Your mom was so fat that she couldn't have a man and couldn't go through the door.
I'M JOKING, DON'T GET MAD!
I met an amazing girl online. Smart, sexy... uninhibited.
Of course it turned out to be a 12 year old paraplegic boy... I have to admit... The sex was disappointing.
A boy couldn't walk normally because his pants were huge, and when he went to school, the people there made so many jokes about him that he died.
IT'S NOT TRUE, JUST A FAKE JOKE, DON'T WORRY!
What time is it when you have a toothache?
2:30 (Tooth hurty).
What was the drug addict's favorite nursery rhyme?
I'm a little crack pot short and stout, put that crack pipe in my mouth, sell my body or sell my couch, get that lighter and smoke me out!
Rape is no laughing matter. The reason why women are not believed in rape is because of you mother fucking shitbirds with no future who will become drunkards and drug dealers who go broke and live on the street getting hit by a fucking car. Fuck all of you sadists who think this kind of shit is funny, well shut the fuck up. Go jump off a bridge or get hit by car and I hope you fucking sickos die.
Stop rape. Stop rappe. Stop rapibg innocent children and women and men. I am done with rape. I am done with it!
Q: What's the difference between an abortion clinic and Uber Eats?
A: The abortion clinic doesn't deliver.
I saw my midget neighbor at a bus stop.
"Jump in, I'll give you a lift home," I said.
"Bugger off!" he shouted back.
"What an ungrateful little man," I thought as I zipped up my backpack and continued my walk.
Wanna hear a joke...
I don't know, I'm too high.
Saying a Kobe joke after he died tends to ignite a fire in the people you say it to.
There was a person inside who needed help from the police, but the police changed their number, so he ordered a party with pizzas from 2 airplanes, but the pilots were stupid, so they put people instead of pizzas, and one landed on the 93rd floor and the 94th floor, literally.
My sister said she was as fat as a coconut, so I threw one at her and she was right.
A fireman, a policeman, and a carpenter went on a fishing trip.

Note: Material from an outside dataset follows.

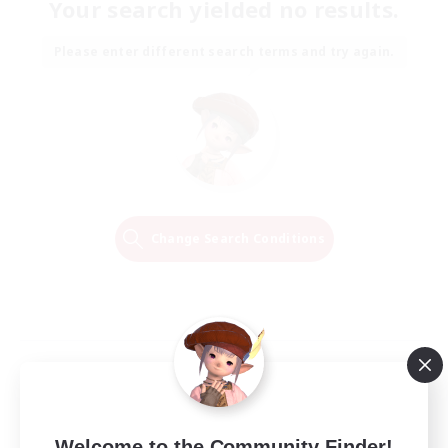
Your search yielded no results.
Please enter different search terms and try again.
Change Search Conditions
Welcome to the Community Finder!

The fireman and the policeman both have the same father but different mothers, and they are half-brothers. But the fireman and the carpenter have the same mother and father, but they are not brothers. How is this possible?
Leave you answer in the comments. The answer will be revealed in 24 hours.
Who can relate?
NOT A RICK ROLL https://youtube.com/shorts/nnEQ5aWyO9U?feature=share
🦄🦄🦄🦄🦄🦄🦁🦁🦁🐩🐖🐒🐷🐵🐎+/;!¥/%? Fuckfuckfuuk of your own is also a joke about your relationship with Google and Twitter users who don't know what they think of their own personal life, and the way they have been involved since the last few years of debate is the only thing.
Helen Keller once dated a brick wall.
Helen Keller threw the garbage out and broke a vehicle.
So you're in a hospital, you barely survive your suicide attempt. You see one of the scalpels, you finish the job.
It's important to have a good vocabulary. If I had known the difference between "antidote" and "anecdote," one of my best friends would still be alive.